Released today on Lamin Fofana’s own Black Studies label, Shafts of Sunlight will be followed by The Open Boat on 26th August, which reimagines geographies of African diasporic people. From 27th September 2022 to 4th June 2023 Tate Liverpool present an immersive sound installation/exhibition called JMW Turner With Lamin Fofana: Dark Waters. Although creating work centuries apart, both artists convey the power and politics of the ocean and explore its relationship to capitalism and colonialism”.
Previously on these pages – ORGAN THING: Lamin Fofana releases the first of a trilogy of albums, a beautifully slow piece of work that takes all the time needed…

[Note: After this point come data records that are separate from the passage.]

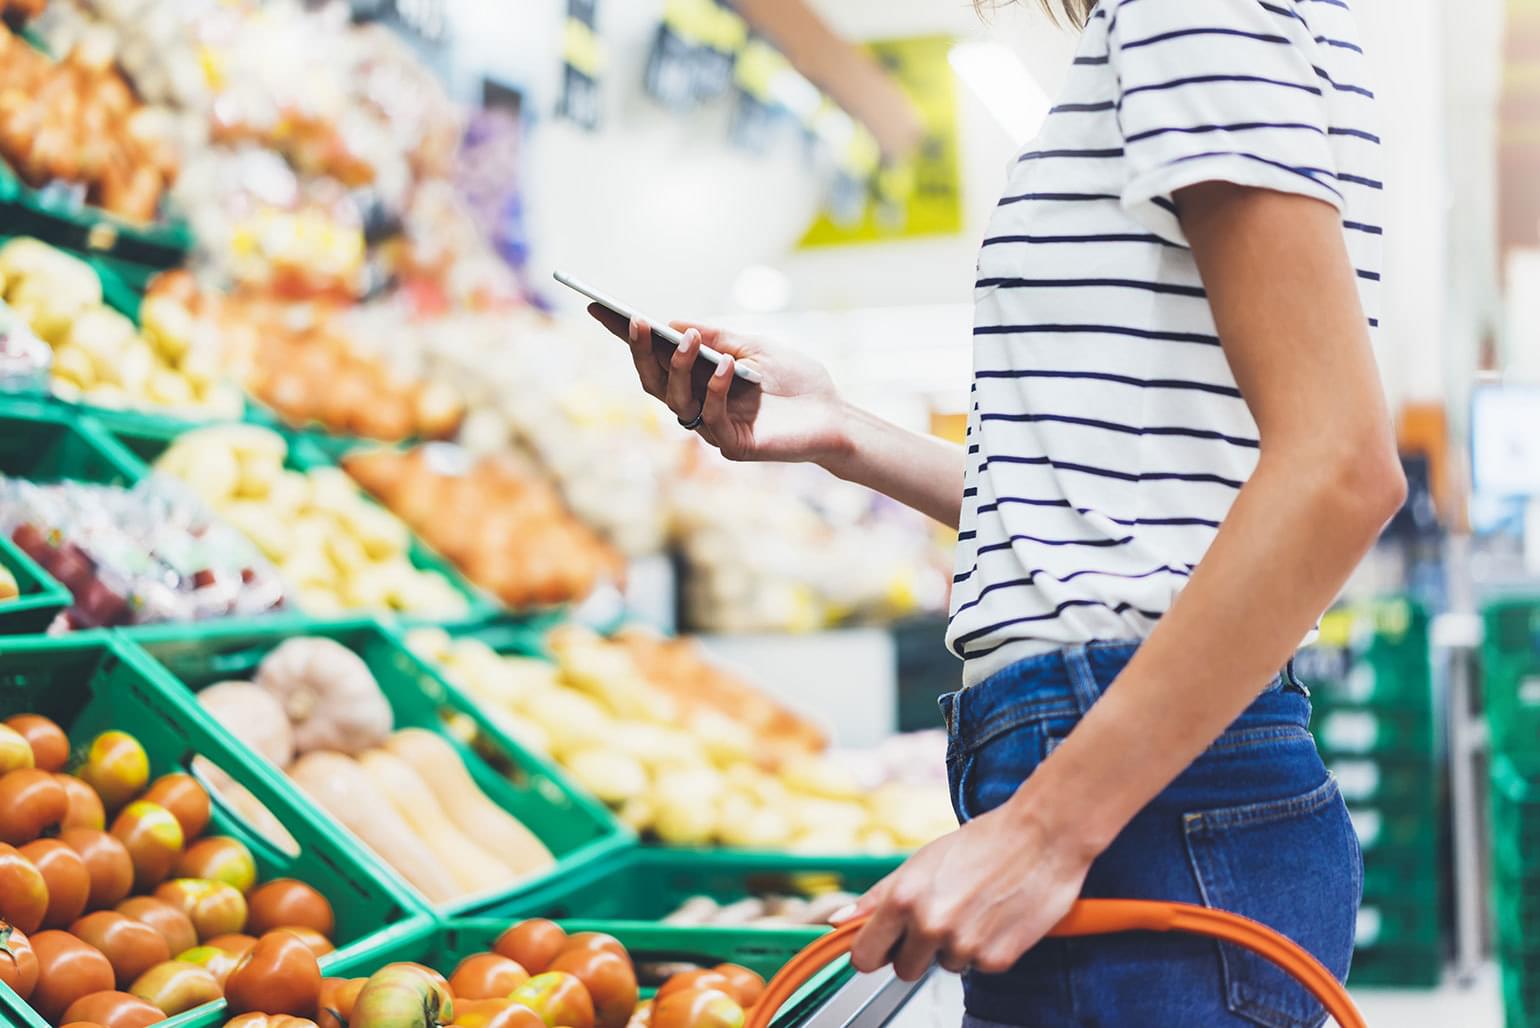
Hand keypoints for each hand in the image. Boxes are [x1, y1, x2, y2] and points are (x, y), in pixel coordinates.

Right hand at [586, 304, 847, 463]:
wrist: (834, 413)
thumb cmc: (796, 379)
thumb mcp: (755, 345)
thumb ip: (717, 336)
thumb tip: (673, 324)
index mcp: (699, 379)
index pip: (655, 358)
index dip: (626, 337)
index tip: (599, 307)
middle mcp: (698, 404)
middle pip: (654, 382)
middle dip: (641, 352)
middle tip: (636, 321)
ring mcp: (713, 427)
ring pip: (676, 401)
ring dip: (678, 367)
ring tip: (690, 340)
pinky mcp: (734, 445)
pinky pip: (712, 417)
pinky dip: (715, 389)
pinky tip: (726, 366)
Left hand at [840, 802, 1093, 981]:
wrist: (1043, 835)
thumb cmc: (983, 841)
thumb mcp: (921, 861)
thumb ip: (878, 896)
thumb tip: (838, 921)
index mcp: (903, 898)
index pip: (864, 956)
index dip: (874, 951)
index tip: (884, 945)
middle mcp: (930, 924)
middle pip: (903, 969)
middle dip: (917, 950)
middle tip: (942, 917)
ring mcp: (964, 945)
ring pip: (944, 966)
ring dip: (956, 947)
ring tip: (975, 909)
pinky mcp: (997, 959)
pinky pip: (978, 967)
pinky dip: (986, 949)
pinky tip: (997, 918)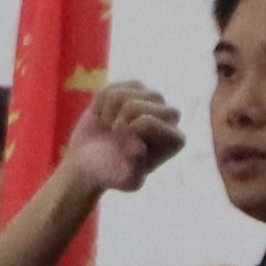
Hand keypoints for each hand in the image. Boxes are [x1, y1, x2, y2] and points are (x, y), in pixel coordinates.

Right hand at [55, 80, 185, 201]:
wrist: (90, 163)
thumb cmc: (111, 173)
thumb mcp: (126, 181)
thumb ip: (136, 171)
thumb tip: (140, 147)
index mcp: (176, 140)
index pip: (150, 121)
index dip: (127, 132)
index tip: (123, 149)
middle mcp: (171, 117)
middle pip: (152, 98)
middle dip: (124, 114)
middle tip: (114, 133)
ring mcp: (153, 100)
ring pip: (135, 86)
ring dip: (111, 107)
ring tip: (109, 126)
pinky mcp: (134, 89)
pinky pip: (117, 85)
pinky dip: (101, 101)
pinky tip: (102, 117)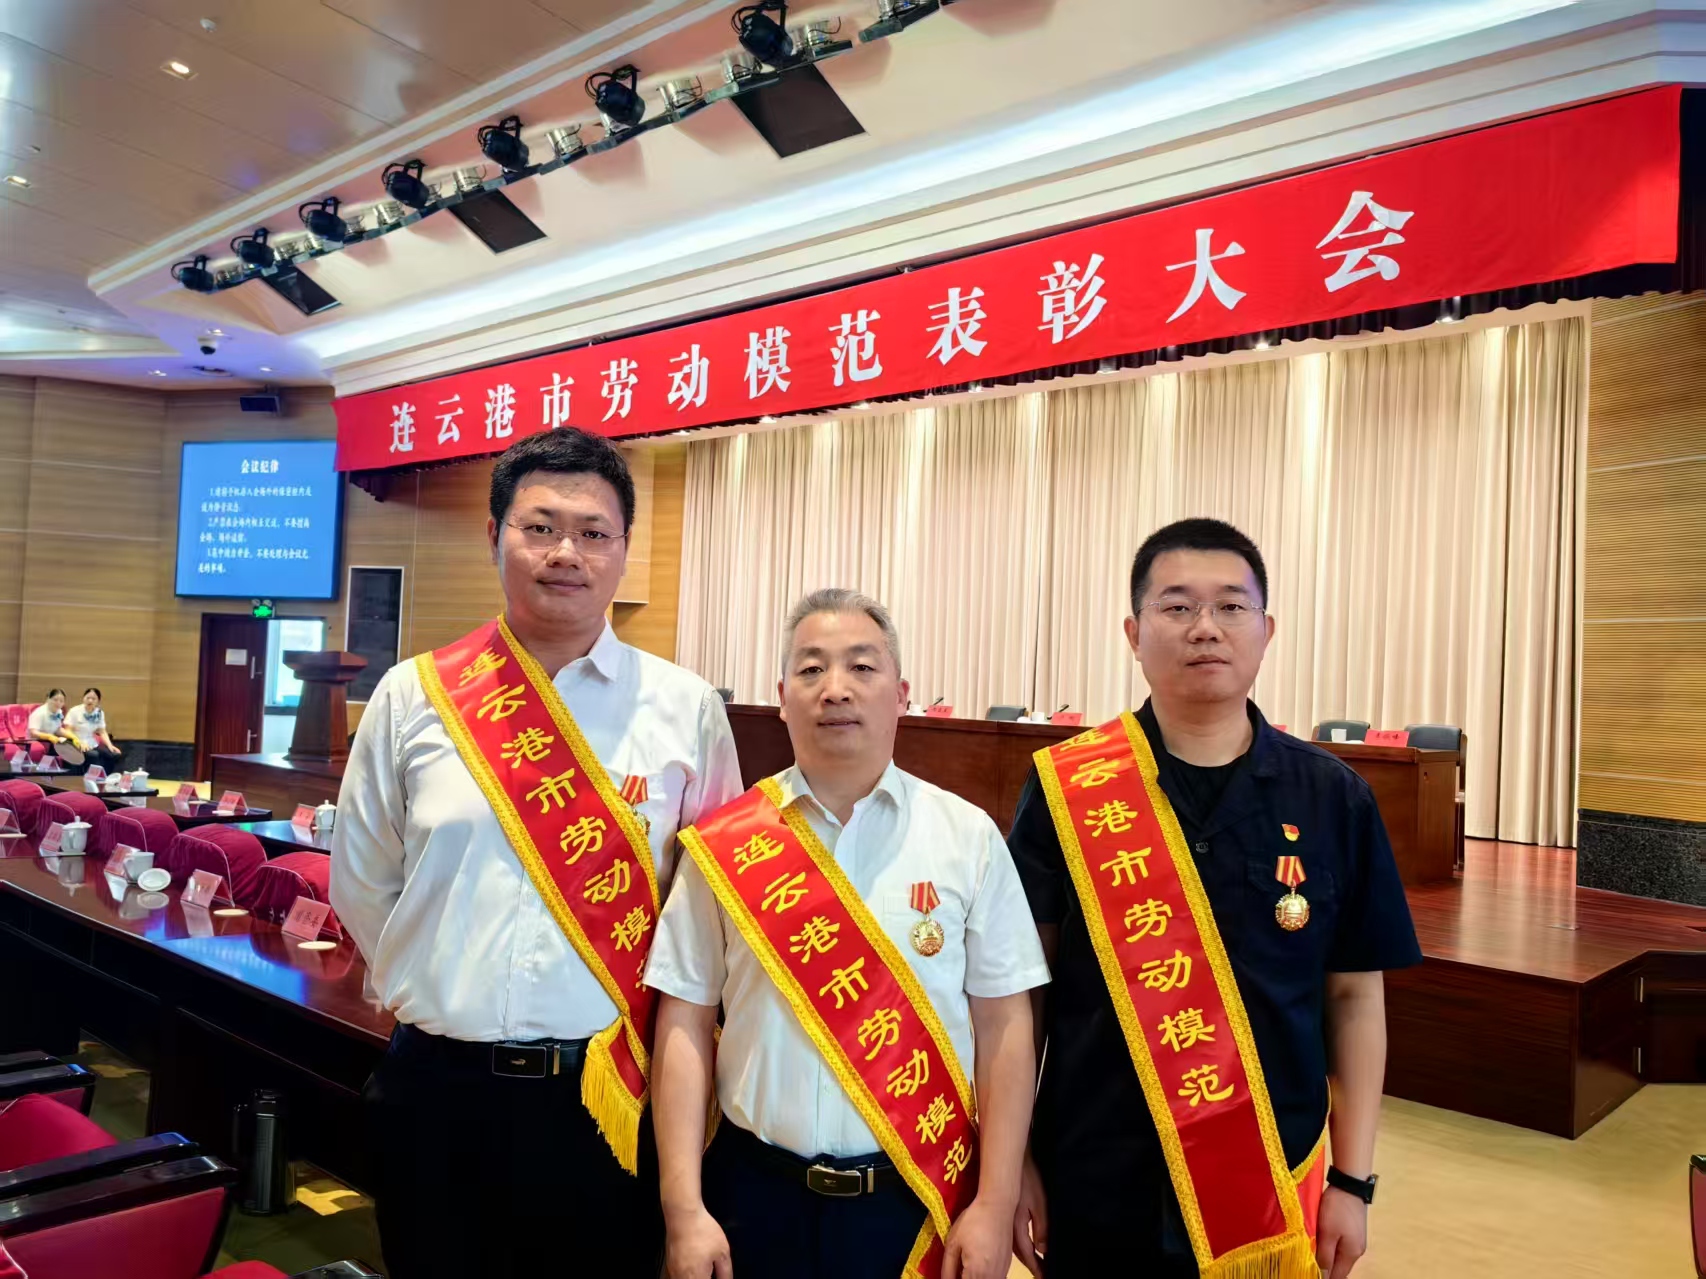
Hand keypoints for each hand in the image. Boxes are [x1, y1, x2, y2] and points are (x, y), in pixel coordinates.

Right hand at [664, 1203, 731, 1278]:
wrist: (683, 1215)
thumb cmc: (703, 1230)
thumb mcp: (722, 1251)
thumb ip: (725, 1272)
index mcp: (697, 1277)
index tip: (716, 1275)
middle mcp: (682, 1278)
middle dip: (705, 1277)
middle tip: (711, 1271)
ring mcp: (673, 1272)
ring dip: (696, 1276)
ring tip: (704, 1269)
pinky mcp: (668, 1265)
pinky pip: (677, 1277)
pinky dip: (686, 1275)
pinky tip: (693, 1268)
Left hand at [942, 1196, 1013, 1278]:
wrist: (998, 1206)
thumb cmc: (973, 1221)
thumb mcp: (953, 1243)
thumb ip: (948, 1269)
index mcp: (976, 1272)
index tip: (949, 1275)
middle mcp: (992, 1277)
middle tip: (956, 1271)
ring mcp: (1002, 1273)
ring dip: (974, 1278)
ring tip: (964, 1268)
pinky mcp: (1007, 1267)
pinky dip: (984, 1277)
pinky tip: (977, 1266)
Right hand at [1013, 1151, 1047, 1275]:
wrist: (1012, 1162)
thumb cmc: (1028, 1179)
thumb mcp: (1039, 1203)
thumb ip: (1041, 1227)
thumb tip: (1042, 1249)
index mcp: (1017, 1225)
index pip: (1027, 1253)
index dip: (1036, 1266)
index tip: (1042, 1276)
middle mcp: (1008, 1227)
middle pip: (1019, 1253)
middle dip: (1031, 1264)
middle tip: (1040, 1274)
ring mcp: (1005, 1222)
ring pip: (1014, 1246)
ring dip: (1025, 1256)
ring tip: (1034, 1265)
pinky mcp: (1005, 1216)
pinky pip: (1011, 1237)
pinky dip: (1020, 1246)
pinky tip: (1024, 1248)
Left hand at [1316, 1185, 1367, 1278]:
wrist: (1349, 1183)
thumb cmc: (1337, 1209)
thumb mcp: (1327, 1233)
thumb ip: (1325, 1256)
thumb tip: (1323, 1275)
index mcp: (1352, 1254)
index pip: (1338, 1276)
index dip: (1323, 1277)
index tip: (1307, 1273)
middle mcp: (1356, 1250)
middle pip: (1338, 1267)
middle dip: (1323, 1267)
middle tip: (1304, 1261)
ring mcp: (1355, 1239)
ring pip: (1338, 1255)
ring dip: (1325, 1256)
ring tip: (1309, 1252)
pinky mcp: (1351, 1229)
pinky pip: (1339, 1245)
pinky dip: (1329, 1246)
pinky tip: (1318, 1240)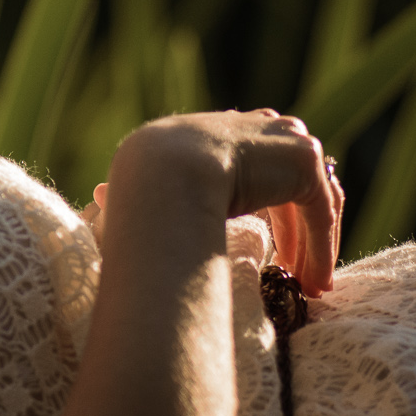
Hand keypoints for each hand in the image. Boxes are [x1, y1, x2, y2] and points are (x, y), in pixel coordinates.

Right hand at [96, 110, 342, 295]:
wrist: (161, 174)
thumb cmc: (139, 188)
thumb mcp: (146, 189)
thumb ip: (148, 197)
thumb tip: (96, 197)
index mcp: (222, 130)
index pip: (259, 163)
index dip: (270, 206)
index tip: (273, 247)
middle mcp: (258, 127)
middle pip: (295, 181)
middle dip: (299, 230)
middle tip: (298, 273)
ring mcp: (284, 140)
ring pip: (311, 201)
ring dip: (313, 247)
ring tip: (309, 288)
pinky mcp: (303, 162)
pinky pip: (319, 212)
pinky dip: (319, 249)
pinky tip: (312, 282)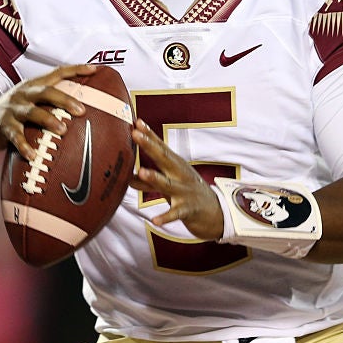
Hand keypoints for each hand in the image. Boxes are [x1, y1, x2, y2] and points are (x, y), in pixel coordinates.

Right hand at [0, 64, 97, 154]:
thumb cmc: (14, 112)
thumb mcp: (31, 101)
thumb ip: (50, 102)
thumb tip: (82, 110)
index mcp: (33, 85)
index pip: (56, 72)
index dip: (75, 70)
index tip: (94, 69)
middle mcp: (23, 93)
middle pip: (46, 91)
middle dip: (65, 100)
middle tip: (81, 111)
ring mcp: (12, 108)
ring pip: (32, 112)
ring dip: (48, 120)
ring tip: (63, 130)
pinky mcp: (3, 125)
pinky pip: (15, 136)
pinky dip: (25, 146)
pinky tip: (34, 155)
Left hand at [130, 119, 224, 240]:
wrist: (216, 212)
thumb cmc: (187, 193)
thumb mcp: (169, 183)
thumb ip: (148, 180)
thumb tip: (125, 175)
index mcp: (175, 166)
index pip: (161, 147)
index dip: (149, 134)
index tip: (137, 122)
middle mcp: (180, 175)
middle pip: (163, 158)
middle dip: (149, 146)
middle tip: (136, 134)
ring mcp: (184, 192)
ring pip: (167, 184)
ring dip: (154, 177)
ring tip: (141, 172)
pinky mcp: (187, 210)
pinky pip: (175, 214)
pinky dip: (166, 217)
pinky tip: (155, 221)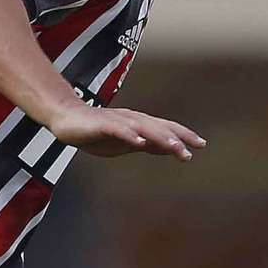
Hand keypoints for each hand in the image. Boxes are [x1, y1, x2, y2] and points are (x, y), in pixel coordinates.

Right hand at [49, 105, 205, 160]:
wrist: (66, 118)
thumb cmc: (96, 131)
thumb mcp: (126, 143)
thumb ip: (147, 145)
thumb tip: (169, 150)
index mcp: (139, 124)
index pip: (165, 129)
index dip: (183, 135)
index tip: (202, 144)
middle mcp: (132, 119)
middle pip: (158, 127)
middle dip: (177, 137)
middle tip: (194, 148)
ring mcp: (117, 121)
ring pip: (142, 127)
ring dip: (159, 136)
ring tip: (174, 146)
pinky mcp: (101, 124)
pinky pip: (117, 129)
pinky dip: (129, 134)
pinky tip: (138, 142)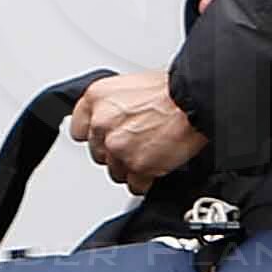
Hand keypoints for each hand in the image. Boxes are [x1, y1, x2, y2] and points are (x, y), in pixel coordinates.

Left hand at [70, 68, 207, 189]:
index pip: (78, 130)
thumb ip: (110, 107)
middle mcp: (101, 123)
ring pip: (115, 171)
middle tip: (138, 141)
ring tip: (151, 150)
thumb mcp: (129, 87)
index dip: (96, 136)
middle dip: (116, 152)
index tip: (105, 138)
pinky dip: (146, 180)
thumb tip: (109, 122)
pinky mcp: (136, 167)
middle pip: (98, 153)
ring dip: (132, 167)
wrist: (194, 101)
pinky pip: (134, 185)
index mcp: (96, 98)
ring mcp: (117, 147)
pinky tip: (158, 162)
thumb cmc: (170, 92)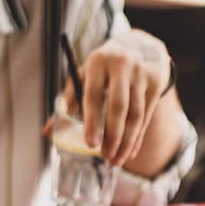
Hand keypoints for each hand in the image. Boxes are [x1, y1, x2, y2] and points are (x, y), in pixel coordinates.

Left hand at [78, 29, 172, 165]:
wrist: (140, 45)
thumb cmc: (104, 68)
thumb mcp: (85, 76)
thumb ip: (69, 101)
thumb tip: (47, 132)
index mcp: (98, 63)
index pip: (94, 95)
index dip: (92, 122)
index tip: (90, 144)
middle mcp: (121, 65)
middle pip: (118, 107)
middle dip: (112, 136)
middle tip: (105, 157)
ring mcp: (141, 73)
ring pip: (135, 115)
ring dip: (126, 142)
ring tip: (117, 160)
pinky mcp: (156, 82)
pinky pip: (146, 116)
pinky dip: (137, 138)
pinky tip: (130, 152)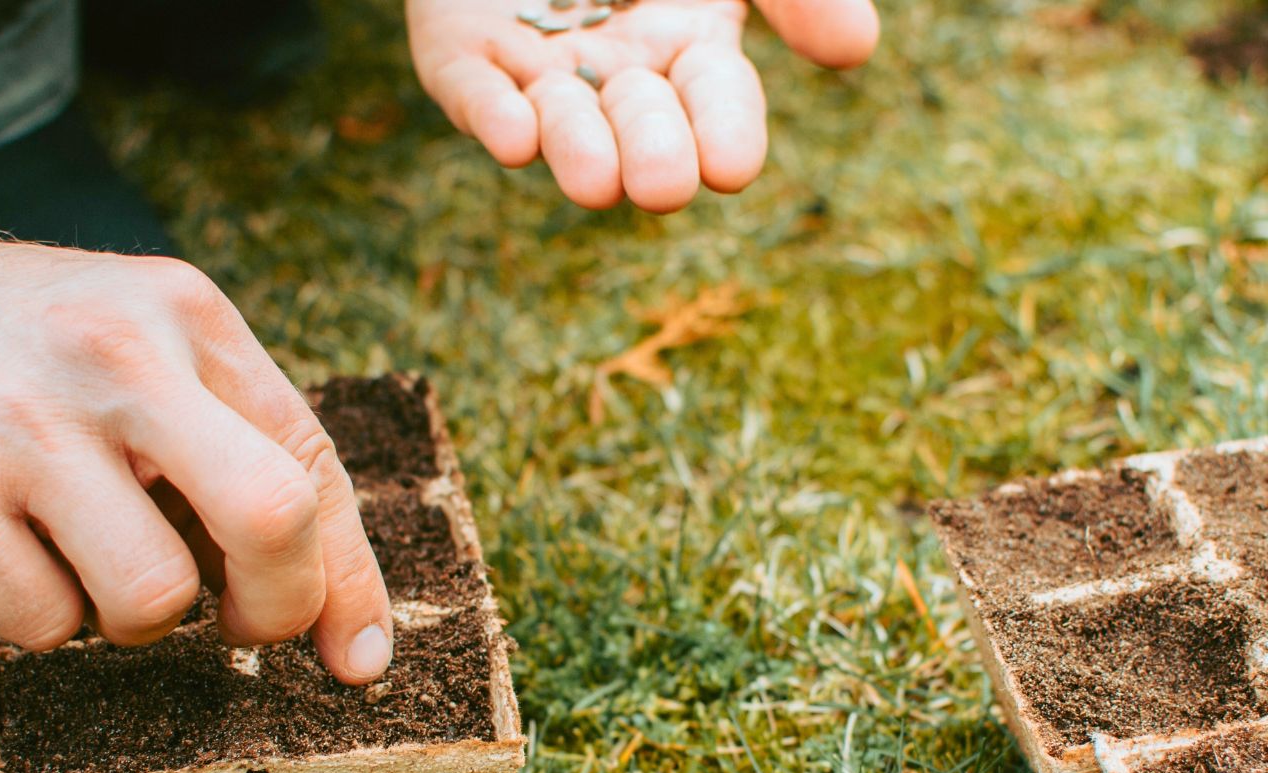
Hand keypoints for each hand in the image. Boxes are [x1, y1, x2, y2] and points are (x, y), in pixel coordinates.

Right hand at [0, 89, 392, 681]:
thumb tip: (324, 608)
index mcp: (187, 313)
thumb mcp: (137, 339)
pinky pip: (44, 625)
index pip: (312, 461)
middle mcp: (119, 355)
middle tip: (237, 628)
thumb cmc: (11, 345)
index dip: (350, 579)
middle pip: (272, 517)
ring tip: (81, 554)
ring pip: (153, 600)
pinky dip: (39, 617)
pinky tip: (3, 546)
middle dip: (276, 609)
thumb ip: (230, 439)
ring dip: (130, 618)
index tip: (354, 660)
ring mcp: (27, 421)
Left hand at [407, 0, 878, 211]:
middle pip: (641, 125)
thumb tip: (855, 49)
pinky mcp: (461, 60)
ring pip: (561, 124)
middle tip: (663, 184)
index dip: (725, 132)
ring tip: (595, 181)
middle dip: (653, 153)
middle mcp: (616, 72)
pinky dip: (492, 117)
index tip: (730, 167)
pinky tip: (515, 138)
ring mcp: (538, 71)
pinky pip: (475, 96)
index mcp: (689, 45)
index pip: (719, 101)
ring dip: (578, 152)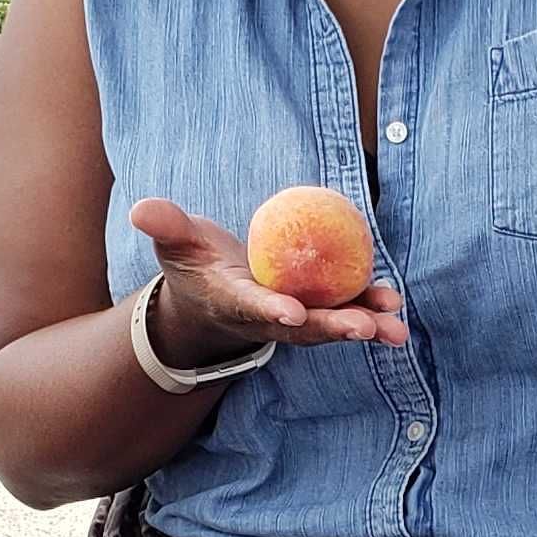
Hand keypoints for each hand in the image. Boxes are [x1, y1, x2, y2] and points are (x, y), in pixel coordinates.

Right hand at [130, 199, 410, 361]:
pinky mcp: (313, 308)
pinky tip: (394, 304)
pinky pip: (343, 309)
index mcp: (232, 302)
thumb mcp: (176, 243)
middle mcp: (267, 318)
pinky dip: (369, 310)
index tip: (292, 312)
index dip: (271, 310)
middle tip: (364, 327)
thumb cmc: (194, 267)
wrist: (210, 301)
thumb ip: (166, 226)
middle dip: (333, 328)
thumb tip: (141, 209)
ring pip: (329, 324)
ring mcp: (293, 317)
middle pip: (302, 328)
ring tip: (393, 326)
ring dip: (362, 326)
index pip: (251, 307)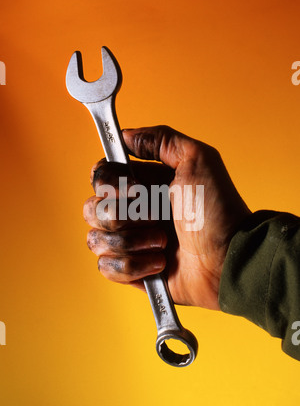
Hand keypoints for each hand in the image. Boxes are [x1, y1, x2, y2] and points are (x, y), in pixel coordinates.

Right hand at [83, 126, 250, 309]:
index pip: (101, 176)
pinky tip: (159, 264)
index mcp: (144, 184)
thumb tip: (127, 135)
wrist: (228, 260)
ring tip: (162, 243)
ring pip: (95, 239)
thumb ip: (161, 140)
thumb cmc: (217, 211)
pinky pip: (106, 266)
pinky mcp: (132, 270)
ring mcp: (131, 242)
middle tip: (155, 217)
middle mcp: (133, 211)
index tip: (135, 189)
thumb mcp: (198, 160)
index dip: (109, 183)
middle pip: (92, 208)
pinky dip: (131, 266)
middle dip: (122, 215)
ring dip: (130, 242)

Meanwhile Tate Liverpool invite is to “Take a fresh look at JMW Turner in new exhibition Dark Waters. For the first time, Turner’s work will be presented within an immersive sound environment created by artist and musician, Lamin Fofana.
Although creating work centuries apart, both artists convey the power and politics of the ocean and explore its relationship to capitalism and colonialism. Turner’s paintings focus on the dangers of the waters around the British coast and Fofana’s sound work looks across the Atlantic.
Tate Liverpool’s location on the waterfront, combined with Liverpool’s maritime history, provides the perfect context for us to consider Turner afresh. The exhibition features some of Turner’s most celebrated seascapes alongside his sketchbooks and works on paper.
Lamin Fofana translates the writing of pioneering black authors into sound. Fofana’s work explores questions of movement, migration, alienation and belonging”.